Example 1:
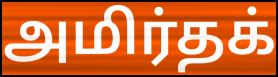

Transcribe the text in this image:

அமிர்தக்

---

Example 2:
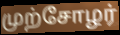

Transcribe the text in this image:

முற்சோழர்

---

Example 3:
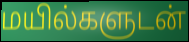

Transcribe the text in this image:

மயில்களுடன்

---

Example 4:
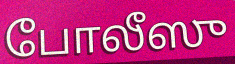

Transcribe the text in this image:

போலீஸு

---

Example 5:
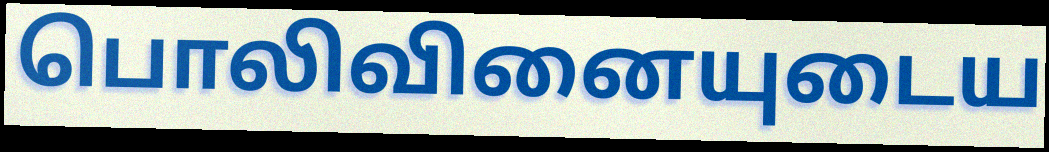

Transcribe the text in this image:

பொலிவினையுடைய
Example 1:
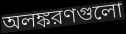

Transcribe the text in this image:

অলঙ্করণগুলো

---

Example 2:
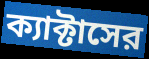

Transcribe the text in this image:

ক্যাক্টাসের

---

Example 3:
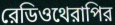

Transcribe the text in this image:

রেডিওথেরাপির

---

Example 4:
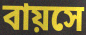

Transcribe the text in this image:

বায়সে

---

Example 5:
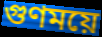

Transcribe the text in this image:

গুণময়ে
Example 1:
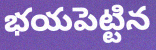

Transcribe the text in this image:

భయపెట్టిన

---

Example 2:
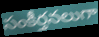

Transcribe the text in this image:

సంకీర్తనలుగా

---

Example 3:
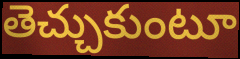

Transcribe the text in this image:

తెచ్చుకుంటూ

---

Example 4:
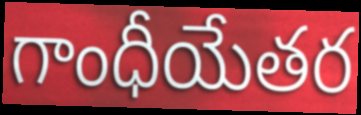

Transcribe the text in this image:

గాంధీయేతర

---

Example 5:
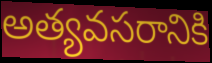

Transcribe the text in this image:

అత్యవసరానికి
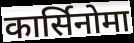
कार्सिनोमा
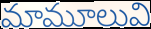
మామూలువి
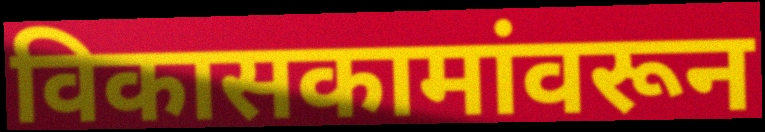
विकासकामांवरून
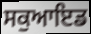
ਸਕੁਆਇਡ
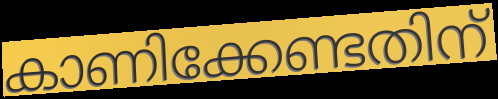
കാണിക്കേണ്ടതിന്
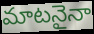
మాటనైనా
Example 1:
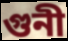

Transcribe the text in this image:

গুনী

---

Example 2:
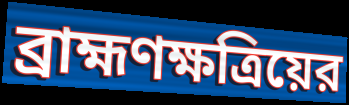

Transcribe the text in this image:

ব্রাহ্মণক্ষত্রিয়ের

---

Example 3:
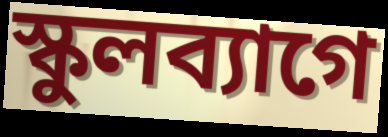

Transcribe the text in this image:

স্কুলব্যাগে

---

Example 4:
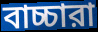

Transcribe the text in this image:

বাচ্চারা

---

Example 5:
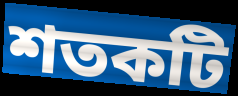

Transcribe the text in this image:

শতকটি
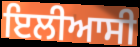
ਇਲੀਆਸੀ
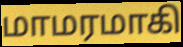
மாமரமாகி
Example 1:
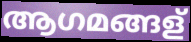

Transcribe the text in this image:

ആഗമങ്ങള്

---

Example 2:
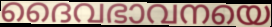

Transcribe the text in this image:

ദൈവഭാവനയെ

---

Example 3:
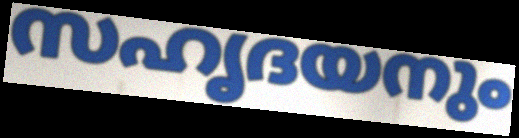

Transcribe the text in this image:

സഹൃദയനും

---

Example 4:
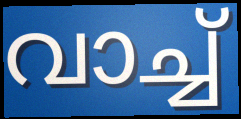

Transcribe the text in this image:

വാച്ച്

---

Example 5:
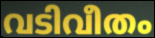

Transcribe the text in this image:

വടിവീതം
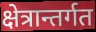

--------------------

What is expected: Go through the records and repeat each one exactly, skipping anything that is a picture.

Result of the exercise:
Example 1:

Transcribe the text in this image:

அமிர்தக்

---

Example 2:

Transcribe the text in this image:

முற்சோழர்

---

Example 3:

Transcribe the text in this image:

மயில்களுடன்

---

Example 4:

Transcribe the text in this image:

போலீஸு

---

Example 5:

Transcribe the text in this image:

பொலிவினையுடைய
Example 1:

Transcribe the text in this image:

অলঙ্করণগুলো

---

Example 2:

Transcribe the text in this image:

ক্যাক্টাসের

---

Example 3:

Transcribe the text in this image:

রেডিওথেরাপির

---

Example 4:

Transcribe the text in this image:

বায়সে

---

Example 5:

Transcribe the text in this image:

গুণময়ে
Example 1:

Transcribe the text in this image:

భయపెట్టిన

---

Example 2:

Transcribe the text in this image:

సంకీర్తనలుగా

---

Example 3:

Transcribe the text in this image:

తెచ్చుకుంటూ

---

Example 4:

Transcribe the text in this image:

గాంధీయేతర

---

Example 5:

Transcribe the text in this image:

అత్యవసరానికి
कार्सिनोमा
మామూలువి
विकासकामांवरून
ਸਕੁਆਇਡ
കാണിക്കേണ്ടതിന്
మాటనైనా
Example 1:

Transcribe the text in this image:

গুনী

---

Example 2:

Transcribe the text in this image:

ব্রাহ্মণক্ষত্রিয়ের

---

Example 3:

Transcribe the text in this image:

স্কুলব্যাগে

---

Example 4:

Transcribe the text in this image:

বাচ্চারা

---

Example 5:

Transcribe the text in this image:

শতকটি
ਇਲੀਆਸੀ
மாமரமாகி
Example 1:

Transcribe the text in this image:

ആഗമങ്ങള്

---

Example 2:

Transcribe the text in this image:

ദൈവഭാവനയെ

---

Example 3:

Transcribe the text in this image:

സഹൃദയനും

---

Example 4:

Transcribe the text in this image:

വാച്ച്

---

Example 5:

Transcribe the text in this image:

വടിവീതം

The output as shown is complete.